> Task objective
Among the records that follow, find the line with "X7012787Y-2806090D01*" and the line with "X7057796Y-2985109D01*". Set down those lines and all lines between them exactly, without adding anything.

> Excerpted records
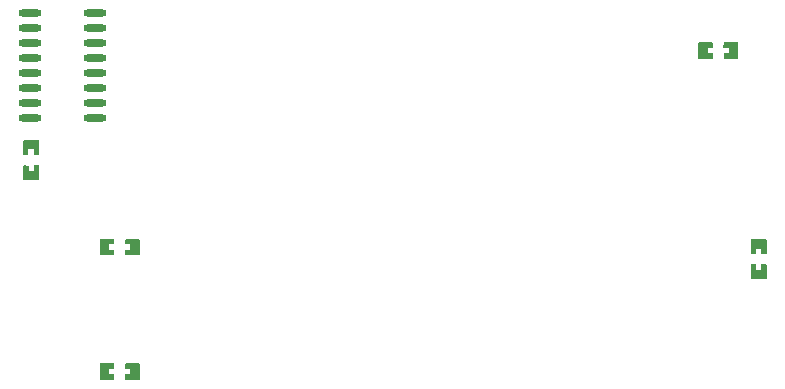
<source format=gbp>
G04 Layer: BottomPasteMaskLayer*
G04 EasyEDA v6.5.47, 2024-09-12 04:01:22*
G04 8c6c83d31be245b591d831e4eff4e06b,65b0a26063cb4300b6f9becee83ce362,10*
G04 Gerber Generator version 0.2*
G04 Scale: 100 percent, Rotated: No, Reflected: No *
G04 Dimensions in millimeters *
G04 leading zeros omitted , absolute positions ,4 integer and 5 decimal *
%FSLAX45Y45*%
%MOMM*%

%ADD10O,1.9709892X0.6020054*%

%LPD*%
G36*
X6971792Y-2725572D02*
G01*
X6966813Y-2730601D01*
X6966813Y-2845612D01*
X6971792Y-2850591D01*
X7012787Y-2851099D01*
X7012787Y-2806090D01*
X7057796Y-2806090D01*
X7057796Y-2850083D01*
X7099808Y-2850591D01*
X7104786Y-2845612D01*
X7104786Y-2730601D01*
X7099808Y-2725572D01*
G37*
G36*
X6971792Y-2940608D02*
G01*
X6966813Y-2945587D01*
X6966813Y-3060598D01*
X6971792Y-3065576D01*
X7099808Y-3065576D01*
X7104786Y-3060598D01*
X7104786Y-2945587D01*
X7099808Y-2940608D01*
X7057796Y-2940608D01*
X7057796Y-2985109D01*
X7012787Y-2985109D01*
X7012787Y-2941116D01*
G37*
G36*
X899312Y-2102408D02*
G01*
X899312Y-2147417D01*
X854303Y-2147417D01*
X854303Y-2103374D01*
X812292Y-2102916D01*
X807313Y-2107895D01*
X807313Y-2222906D01*
X812292Y-2227884D01*
X940308Y-2227884D01*
X945286Y-2222906D01*
X945286Y-2107895D01*
X940308Y-2102916D01*
G37*
G36*
X812292Y-1886915D02*
G01*
X807313Y-1891893D01*
X807313Y-2006904D01*
X812292Y-2011883D01*
X853287Y-2012391D01*
X853287Y-1967382D01*
X898296Y-1967382D01*
X898296Y-2011425D01*
X940308Y-2011883D01*
X945286Y-2006904D01*
X945286Y-1891893D01*
X940308Y-1886915D01*
G37*
G36*
X1460093Y-2725013D02*
G01*
X1455115Y-2729992D01*
X1455115Y-2858008D01*
X1460093Y-2862986D01*
X1575104Y-2862986D01*
X1580083Y-2858008D01*
X1580591Y-2817012D01*
X1535582Y-2817012D01*
X1535582Y-2772003D01*
X1579626Y-2772003D01*
X1580083Y-2729992D01*
X1575104Y-2725013D01*
G37*
G36*
X1676095Y-2725013D02*
G01*
X1671116Y-2729992D01*
X1670608Y-2770987D01*
X1715617Y-2770987D01*
X1715617Y-2815996D01*
X1671574Y-2815996D01*
X1671116Y-2858008D01*
X1676095Y-2862986D01*
X1791106Y-2862986D01*
X1796084Y-2858008D01*
X1796084Y-2729992D01*
X1791106Y-2725013D01*
G37*
G36*
X1460093Y-3779113D02*
G01*
X1455115Y-3784092D01*
X1455115Y-3912108D01*
X1460093Y-3917086D01*
X1575104Y-3917086D01*
X1580083Y-3912108D01*
X1580591Y-3871112D01*
X1535582Y-3871112D01*
X1535582Y-3826103D01*
X1579626Y-3826103D01*
X1580083Y-3784092D01*
X1575104Y-3779113D01*
G37*
G36*
X1676095Y-3779113D02*
G01*
X1671116Y-3784092D01*
X1670608Y-3825087D01*
X1715617Y-3825087D01*
X1715617Y-3870096D01*
X1671574Y-3870096D01*
X1671116Y-3912108D01*
X1676095Y-3917086D01*
X1791106Y-3917086D01*
X1796084Y-3912108D01*
X1796084Y-3784092D01*
X1791106Y-3779113D01*
G37*
G36*
X6743395Y-1061313D02*
G01*
X6738416Y-1066292D01*
X6737908Y-1107287D01*
X6782917Y-1107287D01*
X6782917Y-1152296D01*
X6738874Y-1152296D01*
X6738416Y-1194308D01*
X6743395Y-1199286D01*
X6858406Y-1199286D01*
X6863384Y-1194308D01*
X6863384Y-1066292D01*
X6858406Y-1061313D01*
G37*
G36*
X6527393Y-1061313D02*
G01*
X6522415Y-1066292D01*
X6522415Y-1194308D01*
X6527393Y-1199286D01*
X6642404Y-1199286D01*
X6647383Y-1194308D01*
X6647891Y-1153312D01*
X6602882Y-1153312D01*
X6602882Y-1108303D01*
X6646925Y-1108303D01*
X6647383Y-1066292D01*
X6642404Y-1061313D01*
G37*
D10*
G01*
X1416557Y-812800D03*
G01*
X1416557Y-939800D03*
G01*
X1416557Y-1066800D03*
G01*
X1416557Y-1193800D03*
G01*
X1416557Y-1320800D03*
G01*
X1416557Y-1447800D03*
G01*
X1416557Y-1574800D03*
G01*
X1416557Y-1701800D03*
G01*
X869442Y-812800D03*
G01*
X869442Y-939800D03*
G01*
X869442Y-1066800D03*
G01*
X869442Y-1193800D03*
G01*
X869442Y-1320800D03*
G01*
X869442Y-1447800D03*
G01*
X869442Y-1574800D03*
G01*
X869442Y-1701800D03*
M02*

</source>
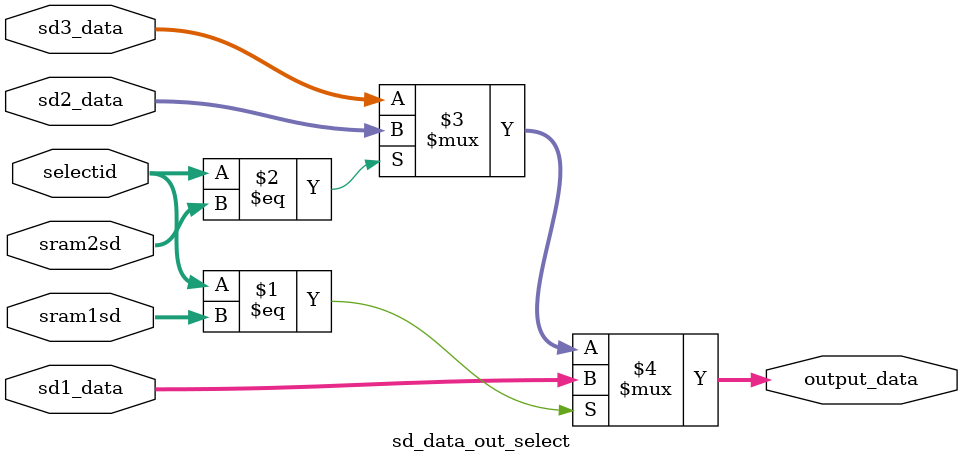
<source format=sv>

module sd_data_out_select(
	input wire [31:0] sd1_data,
	input wire [31:0] sd2_data,
	input wire [31:0] sd3_data,
	input wire [1:0] selectid,
	input wire [1:0] sram1sd, // data stored in sram that used to select
	input wire [1:0] sram2sd,
	output wire [31:0] output_data
);

assign output_data = (selectid == sram1sd) ? sd1_data : ((selectid == sram2sd) ? sd2_data : sd3_data);

endmodule

</source>
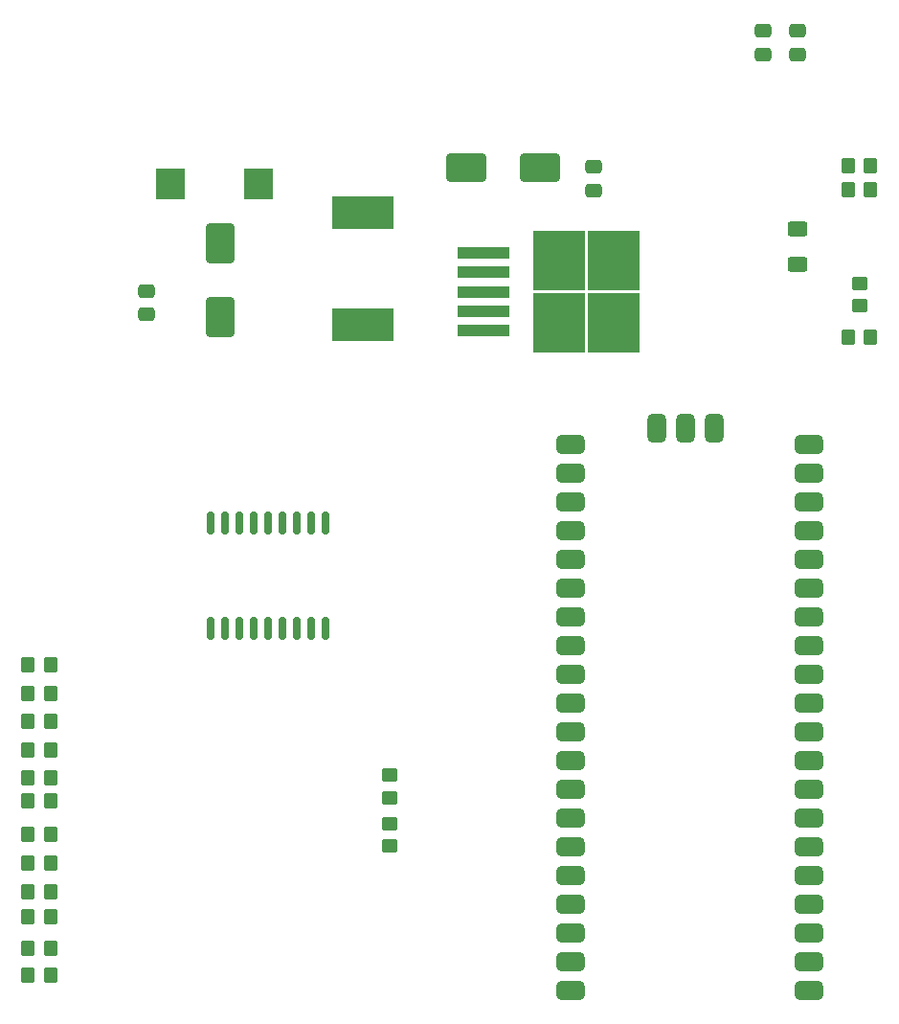
<source format=gbr>
%TF.GenerationSoftware,KiCad,Pcbnew,6.0.10*%
%TF.CreationDate,2023-01-17T11:13:45-03:00*%
%TF.ProjectId,trekking,7472656b-6b69-46e6-972e-6b696361645f,rev?*%
%TF.SameCoordinates,Original*%
%TF.FileFunction,Paste,Top*%
%TF.FilePolarity,Positive*%
%FSLAX46Y46*%
G04 Gerber Fmt 4.6, Leading zero omitted, Abs format (unit mm)*
G04 Created by KiCad (PCBNEW 6.0.10) date 2023-01-17 11:13:45*
%MOMM*%
%LPD*%
G01*
G04 APERTURE LIST*
G04 Aperture macros list*
%AMRoundRect*
0 Rectangle with rounded corners*
0 $1 Rounding radius*
0 $2 $3 $4 $5 $6 $7 $8 $9 X,Y pos of 4 corners*
0 Add a 4 corners polygon primitive as box body*
4,1,4,$2,$3,$4,$5,$6,$7,$8,$9,$2,$3,0*
0 Add four circle primitives for the rounded corners*
1,1,$1+$1,$2,$3*
1,1,$1+$1,$4,$5*
1,1,$1+$1,$6,$7*
1,1,$1+$1,$8,$9*
0 Add four rect primitives between the rounded corners*
20,1,$1+$1,$2,$3,$4,$5,0*
20,1,$1+$1,$4,$5,$6,$7,0*
20,1,$1+$1,$6,$7,$8,$9,0*
20,1,$1+$1,$8,$9,$2,$3,0*%
G04 Aperture macros list end*
%ADD10RoundRect,0.250000X0.350000X0.450000X-0.350000X0.450000X-0.350000X-0.450000X0.350000X-0.450000X0*%
%ADD11RoundRect,0.250000X0.450000X-0.350000X0.450000X0.350000X-0.450000X0.350000X-0.450000X-0.350000X0*%
%ADD12RoundRect,0.250000X-0.475000X0.337500X-0.475000X-0.337500X0.475000X-0.337500X0.475000X0.337500X0*%
%ADD13RoundRect,0.412500X0.837500X0.412500X-0.837500X0.412500X-0.837500X-0.412500X0.837500X-0.412500X0*%
%ADD14RoundRect,0.412500X-0.412500X0.837500X-0.412500X-0.837500X0.412500X-0.837500X0.412500X0.837500X0*%
%ADD15RoundRect,0.250000X-0.350000X-0.450000X0.350000X-0.450000X0.350000X0.450000X-0.350000X0.450000X0*%
%ADD16RoundRect,0.250000X0.475000X-0.337500X0.475000X0.337500X-0.475000X0.337500X-0.475000X-0.337500X0*%
%ADD17RoundRect,0.250000X-0.450000X0.350000X-0.450000X-0.350000X0.450000X-0.350000X0.450000X0.350000X0*%
%ADD18RoundRect,0.250000X0.625000X-0.400000X0.625000X0.400000X-0.625000X0.400000X-0.625000X-0.400000X0*%
%ADD19RoundRect,0.250000X1.000000X-1.500000X1.000000X1.500000X-1.000000X1.500000X-1.000000X-1.500000X0*%
%ADD20R,2.500000X2.700000*%
%ADD21R,4.550000X5.250000*%
%ADD22R,4.600000X1.100000*%
%ADD23RoundRect,0.250000X1.500000X1.000000X-1.500000X1.000000X-1.500000X-1.000000X1.500000X-1.000000X0*%
%ADD24R,5.400000X2.900000*%
%ADD25RoundRect,0.150000X0.150000X-0.875000X0.150000X0.875000X-0.150000X0.875000X-0.150000X-0.875000X0*%
G04 APERTURE END LIST*
D10*
%TO.C,R16*%
X52000000Y-143400000D03*
X50000000Y-143400000D03*
%TD*%
D11*
%TO.C,R6*%
X82000000Y-132000000D03*
X82000000Y-130000000D03*
%TD*%
D12*
%TO.C,C1*%
X100000000Y-71962500D03*
X100000000Y-74037500D03*
%TD*%
D13*
%TO.C,U1*%
X119041000Y-144743500D03*
X119041000Y-142203500D03*
X119041000Y-139663500D03*
X119041000Y-137123500D03*
X119041000Y-134583500D03*
X119041000Y-132043500D03*
X119041000Y-129503500D03*
X119041000Y-126963500D03*
X119041000Y-124423500D03*
X119041000Y-121883500D03*
X119041000Y-119343500D03*
X119041000Y-116803500D03*
X119041000Y-114263500D03*
X119041000Y-111723500D03*
X119041000Y-109183500D03*
X119041000Y-106643500D03*
X119041000Y-104103500D03*
X119041000Y-101563500D03*
X119041000Y-99023500D03*
X119041000Y-96483500D03*
X97959000Y-96483500D03*
X97959000Y-99023500D03*
X97959000Y-101563500D03*
X97959000Y-104103500D03*
X97959000Y-106643500D03*
X97959000Y-109183500D03*
X97959000Y-111723500D03*
X97959000Y-114263500D03*
X97959000Y-116803500D03*
X97959000Y-119343500D03*
X97959000Y-121883500D03*
X97959000Y-124423500D03*
X97959000Y-126963500D03*
X97959000Y-129503500D03*
X97959000Y-132043500D03*
X97959000Y-134583500D03*
X97959000Y-137123500D03*
X97959000Y-139663500D03*
X97959000Y-142203500D03*
X97959000Y-144743500D03*
D14*
X110659000Y-95086500D03*
X108119000Y-95086500D03*
X105579000Y-95086500D03*
%TD*%
D15*
%TO.C,R5*%
X122500000Y-71900000D03*
X124500000Y-71900000D03*
%TD*%
D10*
%TO.C,R15*%
X52000000Y-138200000D03*
X50000000Y-138200000D03*
%TD*%
D16*
%TO.C,C3*%
X115000000Y-62037500D03*
X115000000Y-59962500D03*
%TD*%
D17*
%TO.C,R1*%
X123500000Y-82250000D03*
X123500000Y-84250000D03*
%TD*%
D18*
%TO.C,R3*%
X118000000Y-80550000D03*
X118000000Y-77450000D03*
%TD*%
D15*
%TO.C,R13*%
X50000000Y-126000000D03*
X52000000Y-126000000D03*
%TD*%
%TO.C,R10*%
X50000000Y-141000000D03*
X52000000Y-141000000D03*
%TD*%
D19*
%TO.C,C5*%
X67000000Y-85250000D03*
X67000000Y-78750000D03*
%TD*%
D10*
%TO.C,R17*%
X52000000Y-118500000D03*
X50000000Y-118500000D03*
%TD*%
D20*
%TO.C,D1*%
X70400000Y-73500000D03*
X62600000Y-73500000D03*
%TD*%
D21*
%TO.C,U2*%
X96950000Y-80225000D03*
X96950000Y-85775000D03*
X101800000Y-85775000D03*
X101800000Y-80225000D03*
D22*
X90225000Y-79600000D03*
X90225000Y-81300000D03*
X90225000Y-83000000D03*
X90225000Y-84700000D03*
X90225000Y-86400000D03*
%TD*%
D15*
%TO.C,R12*%
X50000000Y-121000000D03*
X52000000Y-121000000D03*
%TD*%
%TO.C,R2*%
X122500000Y-87000000D03*
X124500000Y-87000000D03*
%TD*%
D23*
%TO.C,C4*%
X95250000Y-72000000D03*
X88750000Y-72000000D03*
%TD*%
D16*
%TO.C,C2*%
X118000000Y-62037500D03*
X118000000Y-59962500D03*
%TD*%
D24*
%TO.C,L1*%
X79600000Y-76050000D03*
X79600000Y-85950000D03*
%TD*%
D16*
%TO.C,C6*%
X60500000Y-85000000D03*
X60500000Y-82925000D03*
%TD*%
D10*
%TO.C,R14*%
X52000000Y-133500000D03*
X50000000Y-133500000D03*
%TD*%
D15*
%TO.C,R11*%
X50000000Y-116000000D03*
X52000000Y-116000000D03*
%TD*%
%TO.C,R9*%
X50000000Y-136000000D03*
X52000000Y-136000000D03*
%TD*%
D10*
%TO.C,R19*%
X52000000Y-128000000D03*
X50000000Y-128000000D03*
%TD*%
%TO.C,R4*%
X124500000Y-74000000D03*
X122500000Y-74000000D03*
%TD*%
D25*
%TO.C,U3*%
X66110000Y-112760000D03*
X67380000Y-112760000D03*
X68650000Y-112760000D03*
X69920000Y-112760000D03*
X71190000Y-112760000D03*
X72460000Y-112760000D03*
X73730000Y-112760000D03*
X75000000Y-112760000D03*
X76270000Y-112760000D03*
X76270000Y-103460000D03*
X75000000Y-103460000D03*
X73730000Y-103460000D03*
X72460000Y-103460000D03*
X71190000Y-103460000D03*
X69920000Y-103460000D03*
X68650000Y-103460000D03*
X67380000Y-103460000D03*
X66110000Y-103460000D03*
%TD*%
D15*
%TO.C,R8*%
X50000000Y-131000000D03*
X52000000Y-131000000D03*
%TD*%
D10*
%TO.C,R18*%
X52000000Y-123500000D03*
X50000000Y-123500000D03*
%TD*%
D11*
%TO.C,R7*%
X82000000Y-127750000D03*
X82000000Y-125750000D03*
%TD*%
M02*

</source>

> Output for this exercise
X7012787Y-2806090D01*
X7057796Y-2806090D01*
X7057796Y-2850083D01*
X7099808Y-2850591D01*
X7104786Y-2845612D01*
X7104786Y-2730601D01*
X7099808Y-2725572D01*
G37*
G36*
X6971792Y-2940608D02*
G01*
X6966813Y-2945587D01*
X6966813Y-3060598D01*
X6971792Y-3065576D01*
X7099808Y-3065576D01*
X7104786Y-3060598D01*
X7104786Y-2945587D01*
X7099808Y-2940608D01*
X7057796Y-2940608D01*
X7057796Y-2985109D01*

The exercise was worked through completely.